How to perform inference MoE model with expert parallel
Hello, I want to perform inference on the HuggingFace MoE model Qwen1.5-MoE-A2.7B with expert parallelism using DeepSpeed in a multi-GPU environment. However, the official tutorials are not comprehensive enough, and despite reviewing the documentation, I still don't know how to proceed.
Could you please help me refine this request?
hello
I have same quesn: I came through this link, https://www.deepspeed.ai/tutorials/mixture-of-experts-inference/?utm_source=chatgpt.com#initializing-for-inference which have this code snipet. However it is not clear where does get_model comes from.
import deepspeed
import torch.distributed as dist
# Set expert-parallel size
world_size = dist.get_world_size()
expert_parallel_size = min(world_size, args.num_experts)
# create the MoE model
moe_model = get_model(model, ep_size=expert_parallel_size)
...
# Initialize the DeepSpeed-Inference engine
ds_engine = deepspeed.init_inference(moe_model,
mp_size=tensor_slicing_size,
dtype=torch.half,
moe_experts=args.num_experts,
checkpoint=args.checkpoint_path,
replace_with_kernel_inject=True,)
model = ds_engine.module
output = model('Input String')
I have same quesn: I came through this link, https://www.deepspeed.ai/tutorials/mixture-of-experts-inference/?utm_source=chatgpt.com#initializing-for-inference which have this code snipet.

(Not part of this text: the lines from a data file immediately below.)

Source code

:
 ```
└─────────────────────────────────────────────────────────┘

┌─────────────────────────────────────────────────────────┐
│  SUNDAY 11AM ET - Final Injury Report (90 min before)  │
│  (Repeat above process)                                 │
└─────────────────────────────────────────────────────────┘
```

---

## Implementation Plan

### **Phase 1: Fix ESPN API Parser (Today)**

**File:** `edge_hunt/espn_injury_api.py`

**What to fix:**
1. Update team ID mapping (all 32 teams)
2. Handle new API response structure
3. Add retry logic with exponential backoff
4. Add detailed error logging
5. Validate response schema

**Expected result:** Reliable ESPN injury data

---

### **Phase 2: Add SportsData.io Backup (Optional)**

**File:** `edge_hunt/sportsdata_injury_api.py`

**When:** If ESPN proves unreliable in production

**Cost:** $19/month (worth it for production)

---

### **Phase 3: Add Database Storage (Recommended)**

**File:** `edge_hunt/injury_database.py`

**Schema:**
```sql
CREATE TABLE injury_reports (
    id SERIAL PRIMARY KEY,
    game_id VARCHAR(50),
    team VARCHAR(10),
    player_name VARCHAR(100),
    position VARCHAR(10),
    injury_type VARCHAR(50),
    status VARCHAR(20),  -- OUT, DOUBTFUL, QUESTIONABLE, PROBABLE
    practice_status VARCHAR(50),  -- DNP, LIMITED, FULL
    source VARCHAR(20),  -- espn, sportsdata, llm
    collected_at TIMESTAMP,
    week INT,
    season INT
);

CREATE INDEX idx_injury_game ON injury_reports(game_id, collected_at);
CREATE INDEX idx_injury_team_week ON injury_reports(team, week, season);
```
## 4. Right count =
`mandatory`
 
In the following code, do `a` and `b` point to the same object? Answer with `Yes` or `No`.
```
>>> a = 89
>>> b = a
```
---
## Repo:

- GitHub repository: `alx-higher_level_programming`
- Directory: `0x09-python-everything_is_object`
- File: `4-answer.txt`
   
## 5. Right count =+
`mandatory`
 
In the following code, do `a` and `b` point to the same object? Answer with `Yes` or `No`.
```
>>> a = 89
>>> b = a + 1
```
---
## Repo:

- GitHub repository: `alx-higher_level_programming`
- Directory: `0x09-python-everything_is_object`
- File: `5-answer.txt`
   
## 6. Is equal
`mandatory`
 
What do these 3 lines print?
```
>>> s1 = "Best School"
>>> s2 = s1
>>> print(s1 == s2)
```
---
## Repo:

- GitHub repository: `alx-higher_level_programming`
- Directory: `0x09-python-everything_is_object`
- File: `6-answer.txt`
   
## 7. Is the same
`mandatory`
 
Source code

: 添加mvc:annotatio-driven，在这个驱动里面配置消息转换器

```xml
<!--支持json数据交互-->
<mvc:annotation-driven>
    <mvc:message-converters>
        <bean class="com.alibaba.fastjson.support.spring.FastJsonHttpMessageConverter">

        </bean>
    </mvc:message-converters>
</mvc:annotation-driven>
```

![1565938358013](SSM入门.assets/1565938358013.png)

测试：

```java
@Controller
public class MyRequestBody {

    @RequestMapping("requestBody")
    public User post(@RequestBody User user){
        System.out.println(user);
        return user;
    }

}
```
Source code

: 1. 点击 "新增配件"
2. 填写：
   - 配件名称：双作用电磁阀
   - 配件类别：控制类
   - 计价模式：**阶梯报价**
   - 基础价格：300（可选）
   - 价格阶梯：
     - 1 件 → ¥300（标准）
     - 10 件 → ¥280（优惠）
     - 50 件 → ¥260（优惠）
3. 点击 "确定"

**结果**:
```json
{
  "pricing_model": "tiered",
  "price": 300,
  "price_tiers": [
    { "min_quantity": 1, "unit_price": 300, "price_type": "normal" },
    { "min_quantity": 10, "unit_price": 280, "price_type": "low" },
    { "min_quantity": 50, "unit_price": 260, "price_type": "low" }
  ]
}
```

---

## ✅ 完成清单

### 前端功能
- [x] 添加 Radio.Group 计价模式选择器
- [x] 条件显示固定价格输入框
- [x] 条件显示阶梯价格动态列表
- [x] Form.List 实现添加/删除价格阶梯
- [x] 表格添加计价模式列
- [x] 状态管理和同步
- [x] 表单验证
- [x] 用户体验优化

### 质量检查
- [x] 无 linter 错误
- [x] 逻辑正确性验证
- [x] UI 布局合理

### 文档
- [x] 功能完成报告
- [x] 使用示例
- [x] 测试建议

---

However it is not clear where does get_model comes from.
import deepspeed import torch.distributed as dist # Set expert-parallel size world_size = dist.get_world_size() expert_parallel_size = min(world_size, args.num_experts) # create the MoE model moe_model = get_model(model, ep_size=expert_parallel_size) ... # Initialize the DeepSpeed-Inference engine ds_engine = deepspeed.init_inference(moe_model, mp_size=tensor_slicing_size, dtype=torch.half, moe_experts=args.num_experts, checkpoint=args.checkpoint_path, replace_with_kernel_inject=True,) model = ds_engine.module output = model('Input String')
Hi, do you have solutions? I want to do the same thing: Running a Huggingface Model with Expert Parallel(EP), here is my experience:
It's very complicated. The MoE module in Deepspeed only implemented top1 Gating and top2 Gating. After reviewing the code, I think you need to modify these classes manually:
TopKGate(from deepspeed.moe.layer import TopKGate): You need to modify topkgate to enable top-4 Gating. Note the implementation is GShard implementation.MoE(from deepspeed.moe.layer import MoE): Modify this part to make sure your MoE layer takes the same arguments and behaves the same as the QwenMoE, especially the shared expert part.
So, you have to do a lot of things. Here are my suggestions:
- DeepseekV3 implemented EP manually, I have seen the code at: https://github.com/deepseek-ai/DeepSeek-V3/blob/main/inference/model.py.
- Maybe FastMoE can help: https://github.com/laekov/fastmoe.
I have the same question,Did you sloved it? Thanks
Luckily, I have found a repo that support MoE EP+TP+PP training: ColossalAI, it now support Deepseek(V1 and V3), and Mixtrial 8x7B.
- Advantages: It can convert a HuggingFace MoE model into EP+TP+PP mode.
- Disadvantages: The convert script/logic is very very complicated, you may need some time dive into it if you want to apply a new MoE model. But it supports Deepseek and Mixtrial, so you can follow the examples.